--- Data extract Enclosed Below ---
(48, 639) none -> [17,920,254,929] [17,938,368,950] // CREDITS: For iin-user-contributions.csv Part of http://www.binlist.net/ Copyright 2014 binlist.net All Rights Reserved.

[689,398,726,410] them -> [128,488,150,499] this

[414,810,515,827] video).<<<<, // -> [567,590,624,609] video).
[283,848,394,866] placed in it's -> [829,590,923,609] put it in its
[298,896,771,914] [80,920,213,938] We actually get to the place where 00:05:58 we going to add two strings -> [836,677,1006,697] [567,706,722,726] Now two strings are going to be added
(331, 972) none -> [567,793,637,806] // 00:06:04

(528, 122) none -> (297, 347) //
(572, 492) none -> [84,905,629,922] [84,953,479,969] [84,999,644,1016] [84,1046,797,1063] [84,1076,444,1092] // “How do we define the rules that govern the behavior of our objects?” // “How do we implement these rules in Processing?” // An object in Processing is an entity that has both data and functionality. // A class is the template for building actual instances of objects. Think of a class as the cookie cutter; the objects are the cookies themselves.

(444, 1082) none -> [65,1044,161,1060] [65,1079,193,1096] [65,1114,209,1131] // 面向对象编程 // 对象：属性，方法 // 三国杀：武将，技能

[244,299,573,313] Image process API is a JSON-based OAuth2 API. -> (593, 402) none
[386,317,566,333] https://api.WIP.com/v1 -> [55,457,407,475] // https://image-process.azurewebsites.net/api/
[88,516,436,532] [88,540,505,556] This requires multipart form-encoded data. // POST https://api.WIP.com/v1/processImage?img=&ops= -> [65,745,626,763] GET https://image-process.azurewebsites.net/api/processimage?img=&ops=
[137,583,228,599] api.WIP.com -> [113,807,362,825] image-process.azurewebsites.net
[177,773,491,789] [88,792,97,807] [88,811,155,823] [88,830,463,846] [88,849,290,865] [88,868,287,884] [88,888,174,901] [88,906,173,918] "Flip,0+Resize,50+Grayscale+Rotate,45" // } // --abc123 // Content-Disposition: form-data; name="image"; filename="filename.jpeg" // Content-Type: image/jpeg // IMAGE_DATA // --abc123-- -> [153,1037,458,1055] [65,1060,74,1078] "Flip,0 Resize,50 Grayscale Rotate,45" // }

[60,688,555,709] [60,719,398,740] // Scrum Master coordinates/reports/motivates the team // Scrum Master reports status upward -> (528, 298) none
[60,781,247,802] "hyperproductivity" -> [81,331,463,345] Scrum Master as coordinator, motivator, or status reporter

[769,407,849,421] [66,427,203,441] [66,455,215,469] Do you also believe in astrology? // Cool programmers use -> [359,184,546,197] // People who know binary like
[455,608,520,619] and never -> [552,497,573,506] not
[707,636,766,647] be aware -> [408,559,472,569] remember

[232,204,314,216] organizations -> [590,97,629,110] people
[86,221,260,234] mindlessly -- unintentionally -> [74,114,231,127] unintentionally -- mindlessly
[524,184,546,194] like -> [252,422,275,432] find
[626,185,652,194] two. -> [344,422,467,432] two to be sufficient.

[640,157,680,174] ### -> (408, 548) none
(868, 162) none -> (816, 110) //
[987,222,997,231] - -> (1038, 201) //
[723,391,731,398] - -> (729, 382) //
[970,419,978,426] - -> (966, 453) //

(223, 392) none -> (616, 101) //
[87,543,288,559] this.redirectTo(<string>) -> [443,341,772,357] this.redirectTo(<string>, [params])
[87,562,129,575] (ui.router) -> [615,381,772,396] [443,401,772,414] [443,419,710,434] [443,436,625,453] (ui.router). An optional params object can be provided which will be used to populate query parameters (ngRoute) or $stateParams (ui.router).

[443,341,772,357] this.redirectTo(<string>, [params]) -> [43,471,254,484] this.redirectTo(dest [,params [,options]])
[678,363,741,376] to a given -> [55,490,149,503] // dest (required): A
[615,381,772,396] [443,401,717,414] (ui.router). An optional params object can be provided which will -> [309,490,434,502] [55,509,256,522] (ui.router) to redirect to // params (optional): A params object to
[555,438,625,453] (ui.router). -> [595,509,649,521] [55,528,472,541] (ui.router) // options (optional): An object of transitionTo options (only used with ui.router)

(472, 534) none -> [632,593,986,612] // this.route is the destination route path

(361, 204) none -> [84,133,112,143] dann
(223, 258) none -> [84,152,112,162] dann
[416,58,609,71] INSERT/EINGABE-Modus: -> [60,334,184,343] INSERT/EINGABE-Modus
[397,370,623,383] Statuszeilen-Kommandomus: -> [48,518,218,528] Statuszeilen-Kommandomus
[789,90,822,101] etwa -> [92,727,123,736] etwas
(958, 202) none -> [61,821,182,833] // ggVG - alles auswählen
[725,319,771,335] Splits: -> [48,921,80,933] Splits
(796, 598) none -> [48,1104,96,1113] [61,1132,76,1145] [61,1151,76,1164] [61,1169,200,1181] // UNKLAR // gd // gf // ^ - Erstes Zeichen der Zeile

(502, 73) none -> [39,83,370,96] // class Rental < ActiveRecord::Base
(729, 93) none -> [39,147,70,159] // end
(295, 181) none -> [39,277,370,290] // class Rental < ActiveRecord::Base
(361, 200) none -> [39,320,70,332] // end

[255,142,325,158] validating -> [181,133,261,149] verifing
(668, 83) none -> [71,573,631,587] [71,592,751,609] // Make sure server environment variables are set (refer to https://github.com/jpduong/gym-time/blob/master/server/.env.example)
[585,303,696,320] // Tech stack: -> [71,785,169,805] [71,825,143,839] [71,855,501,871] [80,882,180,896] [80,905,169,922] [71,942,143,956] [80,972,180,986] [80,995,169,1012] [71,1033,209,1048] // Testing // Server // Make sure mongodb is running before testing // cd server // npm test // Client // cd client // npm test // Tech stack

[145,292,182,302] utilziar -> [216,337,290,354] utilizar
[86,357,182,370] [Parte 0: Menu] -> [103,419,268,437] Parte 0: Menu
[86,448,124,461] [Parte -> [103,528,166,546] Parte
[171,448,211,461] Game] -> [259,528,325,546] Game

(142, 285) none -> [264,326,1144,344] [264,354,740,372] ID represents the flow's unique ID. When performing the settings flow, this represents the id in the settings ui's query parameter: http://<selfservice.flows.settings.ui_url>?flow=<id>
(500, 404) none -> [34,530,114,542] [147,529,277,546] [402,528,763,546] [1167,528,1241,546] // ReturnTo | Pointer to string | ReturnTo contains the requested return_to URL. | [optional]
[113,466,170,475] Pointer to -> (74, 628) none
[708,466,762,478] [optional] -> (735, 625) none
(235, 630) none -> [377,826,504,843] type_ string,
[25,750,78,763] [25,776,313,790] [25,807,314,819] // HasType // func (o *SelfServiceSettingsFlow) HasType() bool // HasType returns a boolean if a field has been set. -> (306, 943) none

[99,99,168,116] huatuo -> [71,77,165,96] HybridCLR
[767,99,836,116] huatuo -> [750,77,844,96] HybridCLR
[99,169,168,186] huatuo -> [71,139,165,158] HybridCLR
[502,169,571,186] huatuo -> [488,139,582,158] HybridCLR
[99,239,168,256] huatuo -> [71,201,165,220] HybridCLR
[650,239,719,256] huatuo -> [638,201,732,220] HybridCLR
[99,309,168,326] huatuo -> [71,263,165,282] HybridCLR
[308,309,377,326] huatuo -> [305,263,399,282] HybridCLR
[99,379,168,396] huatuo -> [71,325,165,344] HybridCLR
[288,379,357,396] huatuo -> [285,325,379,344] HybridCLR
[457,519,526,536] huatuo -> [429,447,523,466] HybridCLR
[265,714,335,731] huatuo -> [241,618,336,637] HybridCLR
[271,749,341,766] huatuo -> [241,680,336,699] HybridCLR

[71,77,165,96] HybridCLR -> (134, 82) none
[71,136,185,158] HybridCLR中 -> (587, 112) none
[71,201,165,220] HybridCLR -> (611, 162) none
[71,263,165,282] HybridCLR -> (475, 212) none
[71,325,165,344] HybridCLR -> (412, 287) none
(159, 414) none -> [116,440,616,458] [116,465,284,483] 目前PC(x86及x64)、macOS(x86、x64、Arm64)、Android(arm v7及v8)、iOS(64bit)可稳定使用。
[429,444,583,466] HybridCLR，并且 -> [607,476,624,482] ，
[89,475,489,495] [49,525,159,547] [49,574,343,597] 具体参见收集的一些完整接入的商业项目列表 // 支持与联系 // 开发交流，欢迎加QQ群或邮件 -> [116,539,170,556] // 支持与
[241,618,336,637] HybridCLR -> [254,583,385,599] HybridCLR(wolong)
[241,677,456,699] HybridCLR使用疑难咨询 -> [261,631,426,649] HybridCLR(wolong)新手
--- End of Enclosed Data extract ---
▶ _Requirement_: Only these lines should appear in the reply: the one containing "[429,444,583,466] HybridCLR，并且 ->", the last line of the data, and all lines between them, each copied exactly.

▶ _Task answer_:
[429,444,583,466] HybridCLR，并且 -> [607,476,624,482] ，
[89,475,489,495] [49,525,159,547] [49,574,343,597] 具体参见收集的一些完整接入的商业项目列表 // 支持与联系 // 开发交流，欢迎加QQ群或邮件 -> [116,539,170,556] // 支持与
[241,618,336,637] HybridCLR -> [254,583,385,599] HybridCLR(wolong)
[241,677,456,699] HybridCLR使用疑难咨询 -> [261,631,426,649] HybridCLR(wolong)新手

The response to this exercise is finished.